Tanah Becek 17 Agustus
Ade Susilo 25 Agustus 2014Minggu, 17 Agustus 2014. Dengan setelah rapi putih putih, Pak Rustam, Kepala Desa Ondo Ondolu telah bersiap menjadi inspektur upacara Hari Peringatan Republik Indonesia ke 69 di SD Inpres Ondo Ondolu SPC. Bertempat di lapangan sekolah, kami berbaris di atas rumput hijau bercampur tanah becek sisa hujan beberapa hari belakangan. Apalagi jika mengingat dua hari sebelumnya terjadi hujan deras tanpa henti selama dua hari. Membuat desa terisolasi beberapa hari akibat jalan poros kota menuju desa terjadi longsor. Sungai meluap dan hampir banjir. Beruntung, di desa hanya ada beberapa tempat digenangi air. Termasuk tempat kami berbaris pagi itu.
Sehari sebelum pelaksanaan upacara, saya berdiskusi dengan beberapa guru untuk mengadakan upacara dan perlombaan 17 Agustus. Hasilnya, mereka setuju dan mendukung. Saat saya mengumumkan kepada para siswa bahwa kita akan melaksanakan upacara peringatan kemerdekaan Indonesia yang kebetulan jatuh pada hari Minggu, banyak pertanyaan muncul.
“Pak, kalo ndak punya topi atau dasi gimana?”
“Pak, kitorang pakai baju apa?”
“Pak, sepatu saya kotor. Kena pecek”
“Pak Ade, boleh pake sendal?”
“Pak, bawa tas dan buku?”, pertanyaan – pertanyaan ini muncul.
“Besok upacaranya jam 8 pagi. Pake baju putih merah. Yang punya topi dan dasi, silahkan dipake. Kalo ndak punya, ndak papa. Yang penting anak – anak pake baju putih merah. Yang ada sepatu, silahkan pake sepatu. Kotor sedikit tidak apa-apa. Satu lagi, bawa baju biasa. Karena setelah upacara, kita akan mengadakan lomba. Jadi biar baju putih merahnya ndak kotor, habis upacara kita ganti baju”, jelasku sambil berdoa mereka semua mengerti. Mencoba menjawab sebaik mungkin.
“Ah, saya ndak pake sepatu, Pak. Sepatu saya basah dan kotor,” jawab seorang murid.
“Pak, topi dan dasi saya hilang,” komentar satu orang anak.
“Pak, pakai kaos kaki gak?”
“Pak, kitorang bawa buku dan tas?”
“Pak, boleh lapis bajunya?”
“Pak, nanti ganti bajunya dimana?”
“Lombanya apa saja, Pak?”
“Pak, saya ndak mau ikut lomba”
“Pak, besok pulangnnya jam berapa?
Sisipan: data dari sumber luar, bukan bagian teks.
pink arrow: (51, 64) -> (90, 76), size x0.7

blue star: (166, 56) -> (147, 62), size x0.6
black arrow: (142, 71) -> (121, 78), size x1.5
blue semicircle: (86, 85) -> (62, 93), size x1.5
Saya mau bajaga sapi”
Baiklah, penjelasannya harus diulang dan juga penekanan pada kata dan kalimat tertentu. Rasa ingin tahu mereka memang sangat tinggi. Anak-anak juga selalu mengungkapkan perasaan dengan sangat jujur. Terkadang terlalu jujur. Upacara juga diikuti oleh beberapa warga. Bapak, Ibu, pemuda dan pemudi menyempatkan hadir meski dengan kesibukan mereka di ladang setiap pagi. Pak Rustam sudah mengumumkannya ke seluruh desa lewat pengeras suara masjid kemarin. Ini bukti bahwa mereka masih punya rasa cinta tanah air.
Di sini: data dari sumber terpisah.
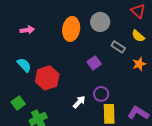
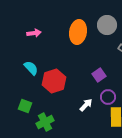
purple square: (94, 63) -> (99, 75), moved
green square: (18, 103) -> (25, 106), turned -32

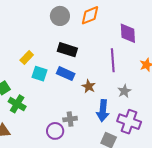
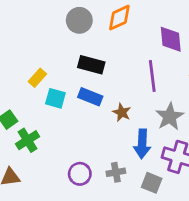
gray star: (124, 91) -> (170, 117), size x1.5
green cross: (17, 104) -> (27, 140), turned 30
gray cross: (70, 119) -> (116, 172), moved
Sebelum upacara dimulai, berkali kali saya harus berjalan kesana kemari untuk memastikan semuanya berjalan dengan baik. Berlarian kecil ke paduan suara untuk memastikan bahwa mereka tidak salah menyanyikan lagu Hari Merdeka. Saat latihan kemarin mereka belum hafal bait terakhir. Memberi aba-aba kepada peserta upacara agar barisan tetap rapi dan berdiri menghindari tempat becek. Meyakinkan Tasya bahwa ia mampu menggantikan Putri yang mengeluh sakit tenggorokan. Ada saatnya juga saya harus menenangkan barisan kelas satu yang sudah gusar dan mengeluh capek karena kata mereka upacaranya lama sekali dimulai.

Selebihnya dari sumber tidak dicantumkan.